## Check your understanding:
A) Translate this sentence from the plotting function documentation into Spanish: "Furthermore, this object must have a baseline project, with a zero cost, that represents the probability that each species will persist if no other conservation project is funded."
B) Reproduce the passage of the plotting function documentation starting with "Create a plot" and going on through "with phlyogenetic data.".
C) Write the next part of the plotting function documentation, picking up after its last sentence.

## Extract:
Plot a 'Project Prioritization Protocol' solution with phylogenetic data

Create a plot displaying a phylogenetic tree (phylogram) to visualize a solution to the 'Project Prioritization Protocol' problem (Joseph, Maloney & Possingham 2009) with phlyogenetic data.

ppp_plot_phylo_solution(x, y, tree, solution, project_column_name,
  success_column_name, action_column_name, cost_column_name, n = 1L,
  symbol_hjust = 0.007)

Arguments

x	`data.frame` or `tibble` table containing project data. Here, each row should correspond to a different project and columns should contain data that correspond to each project. This object should contain data that denote (i) the name of each project (specified in the argument to `project_column_name`), (ii) the probability that each project will succeed if all of its actions are funded (specified in the argument to `success_column_name`), (iii) the enhanced probability that each species will persist if it is funded, and (iv) and which actions are associated with which projects (specified in the action names in the argument to `y`). To account for the combined benefits of multiple actions (e.g. baiting and trapping different invasive species in the same area), additional projects should be created that indicate the combined cost and corresponding species' persistence probabilities. Furthermore, this object must have a baseline project, with a zero cost, that represents the probability that each species will persist if no other conservation project is funded.

## Landmark coordinate records:
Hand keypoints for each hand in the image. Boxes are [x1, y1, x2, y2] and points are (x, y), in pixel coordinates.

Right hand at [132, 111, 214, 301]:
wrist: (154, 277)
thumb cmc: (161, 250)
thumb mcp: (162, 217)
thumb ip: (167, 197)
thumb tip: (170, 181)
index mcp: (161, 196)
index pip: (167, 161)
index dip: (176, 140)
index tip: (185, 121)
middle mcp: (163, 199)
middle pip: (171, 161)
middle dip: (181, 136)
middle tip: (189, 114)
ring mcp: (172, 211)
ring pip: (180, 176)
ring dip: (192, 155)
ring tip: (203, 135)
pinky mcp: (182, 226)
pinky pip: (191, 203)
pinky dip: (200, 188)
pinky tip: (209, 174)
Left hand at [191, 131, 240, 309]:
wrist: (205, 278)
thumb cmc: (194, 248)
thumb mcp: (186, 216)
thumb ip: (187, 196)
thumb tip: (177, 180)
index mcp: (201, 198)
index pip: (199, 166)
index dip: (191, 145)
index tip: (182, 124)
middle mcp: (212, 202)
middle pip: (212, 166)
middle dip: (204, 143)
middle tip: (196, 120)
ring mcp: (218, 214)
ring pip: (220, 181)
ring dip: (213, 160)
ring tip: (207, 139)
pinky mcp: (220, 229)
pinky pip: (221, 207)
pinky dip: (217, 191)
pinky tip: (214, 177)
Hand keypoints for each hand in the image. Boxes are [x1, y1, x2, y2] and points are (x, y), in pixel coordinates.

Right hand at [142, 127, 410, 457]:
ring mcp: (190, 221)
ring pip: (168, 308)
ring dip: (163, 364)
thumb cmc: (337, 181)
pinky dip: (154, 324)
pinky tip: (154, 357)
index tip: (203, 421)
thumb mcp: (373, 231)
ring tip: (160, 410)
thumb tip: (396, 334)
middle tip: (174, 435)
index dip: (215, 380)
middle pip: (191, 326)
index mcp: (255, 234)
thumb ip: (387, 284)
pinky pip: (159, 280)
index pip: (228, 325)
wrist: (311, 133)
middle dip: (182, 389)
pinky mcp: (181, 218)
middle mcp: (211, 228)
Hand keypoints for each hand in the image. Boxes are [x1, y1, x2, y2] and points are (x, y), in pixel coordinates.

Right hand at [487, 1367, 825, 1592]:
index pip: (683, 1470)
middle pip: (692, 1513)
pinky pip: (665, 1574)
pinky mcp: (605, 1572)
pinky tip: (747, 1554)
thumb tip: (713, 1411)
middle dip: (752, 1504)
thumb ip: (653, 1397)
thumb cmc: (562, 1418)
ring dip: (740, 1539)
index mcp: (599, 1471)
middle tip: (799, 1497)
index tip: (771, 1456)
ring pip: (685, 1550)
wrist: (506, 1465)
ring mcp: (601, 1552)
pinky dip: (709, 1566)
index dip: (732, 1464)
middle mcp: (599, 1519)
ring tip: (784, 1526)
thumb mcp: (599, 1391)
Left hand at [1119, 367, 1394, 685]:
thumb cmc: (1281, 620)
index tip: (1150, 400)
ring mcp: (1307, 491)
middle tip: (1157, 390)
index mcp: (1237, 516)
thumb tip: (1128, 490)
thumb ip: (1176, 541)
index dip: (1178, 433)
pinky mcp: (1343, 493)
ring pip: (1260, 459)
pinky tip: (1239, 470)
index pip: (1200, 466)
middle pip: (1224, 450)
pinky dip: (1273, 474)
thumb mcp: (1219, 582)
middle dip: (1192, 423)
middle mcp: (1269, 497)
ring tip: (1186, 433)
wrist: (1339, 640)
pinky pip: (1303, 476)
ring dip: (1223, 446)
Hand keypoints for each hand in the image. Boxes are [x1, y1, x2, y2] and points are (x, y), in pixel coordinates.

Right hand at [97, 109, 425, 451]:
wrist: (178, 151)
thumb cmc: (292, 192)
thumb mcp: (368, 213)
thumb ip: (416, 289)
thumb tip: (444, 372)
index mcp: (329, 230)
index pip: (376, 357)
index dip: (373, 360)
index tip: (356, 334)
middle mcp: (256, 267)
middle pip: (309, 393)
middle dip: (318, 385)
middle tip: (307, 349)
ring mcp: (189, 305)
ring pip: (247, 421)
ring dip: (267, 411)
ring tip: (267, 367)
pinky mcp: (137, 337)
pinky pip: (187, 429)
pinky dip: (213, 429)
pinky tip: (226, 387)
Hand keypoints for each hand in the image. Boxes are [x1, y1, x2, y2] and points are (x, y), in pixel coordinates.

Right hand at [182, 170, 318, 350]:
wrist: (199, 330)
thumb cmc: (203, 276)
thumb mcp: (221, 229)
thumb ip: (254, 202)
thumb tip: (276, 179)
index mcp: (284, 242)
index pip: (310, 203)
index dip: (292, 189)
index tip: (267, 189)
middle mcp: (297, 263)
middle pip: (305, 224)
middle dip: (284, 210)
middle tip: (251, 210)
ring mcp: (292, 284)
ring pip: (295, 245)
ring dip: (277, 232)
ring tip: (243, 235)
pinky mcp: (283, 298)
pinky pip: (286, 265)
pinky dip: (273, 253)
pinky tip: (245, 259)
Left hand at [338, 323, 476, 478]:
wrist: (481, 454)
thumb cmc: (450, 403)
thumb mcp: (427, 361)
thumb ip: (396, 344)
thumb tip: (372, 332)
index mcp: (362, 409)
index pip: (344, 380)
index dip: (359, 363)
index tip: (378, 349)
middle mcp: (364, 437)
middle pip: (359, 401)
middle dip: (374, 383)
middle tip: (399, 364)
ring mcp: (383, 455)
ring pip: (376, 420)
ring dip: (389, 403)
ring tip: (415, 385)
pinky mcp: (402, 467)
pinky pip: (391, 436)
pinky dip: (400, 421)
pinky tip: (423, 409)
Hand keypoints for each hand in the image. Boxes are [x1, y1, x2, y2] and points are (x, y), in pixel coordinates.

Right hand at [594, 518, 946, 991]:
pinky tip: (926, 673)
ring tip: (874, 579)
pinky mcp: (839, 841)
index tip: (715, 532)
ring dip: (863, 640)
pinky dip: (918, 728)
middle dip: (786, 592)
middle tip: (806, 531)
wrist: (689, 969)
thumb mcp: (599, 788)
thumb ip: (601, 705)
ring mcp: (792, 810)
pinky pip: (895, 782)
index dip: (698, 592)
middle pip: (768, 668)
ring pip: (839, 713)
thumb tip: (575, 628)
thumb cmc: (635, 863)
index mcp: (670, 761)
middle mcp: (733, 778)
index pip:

## Activity answers:
A) Además, este objeto debe tener un proyecto de referencia, con costo cero, que represente la probabilidad de que cada especie persista si no se financia ningún otro proyecto de conservación.

B)
Create a plot displaying a phylogenetic tree (phylogram) to visualize a solution to the 'Project Prioritization Protocol' problem (Joseph, Maloney & Possingham 2009) with phlyogenetic data.

C)
y	`data.frame` or `tibble` table containing the action data. Here, each row should correspond to a different action and columns should contain data that correspond to each action. This object should contain data that denote (i) the name of each action (specified in the argument to `action_column_name`), (ii) the cost of each action (specified in the argument to `cost_column_name`). If certain actions should be locked in or out of the solution, then this object should also contain data that denote (iii) which actions should be locked in (specified using the argument to `locked_in_column_name` if relevant) and (iv) which actions should be locked out (specified using the argument to `locked_out_column_name` if relevant).
tree	`phylo` phylogenetic tree describing the evolutionary history of the species affected by the conservation projects that could potentially be funded. Note that every single species that is affected by the various conservation projects should be represented in this tree.
solution	`tibble` object containing the solution data. Here, each row corresponds to a different solution. This object should contain a column for each action---with the column names matching the action names (i.e. the argument to `y`---and the columns should contain `logical` values that indicate if the action is funded (`TRUE`) or not (`FALSE`). Although additional columns can also be included, they will be ignored.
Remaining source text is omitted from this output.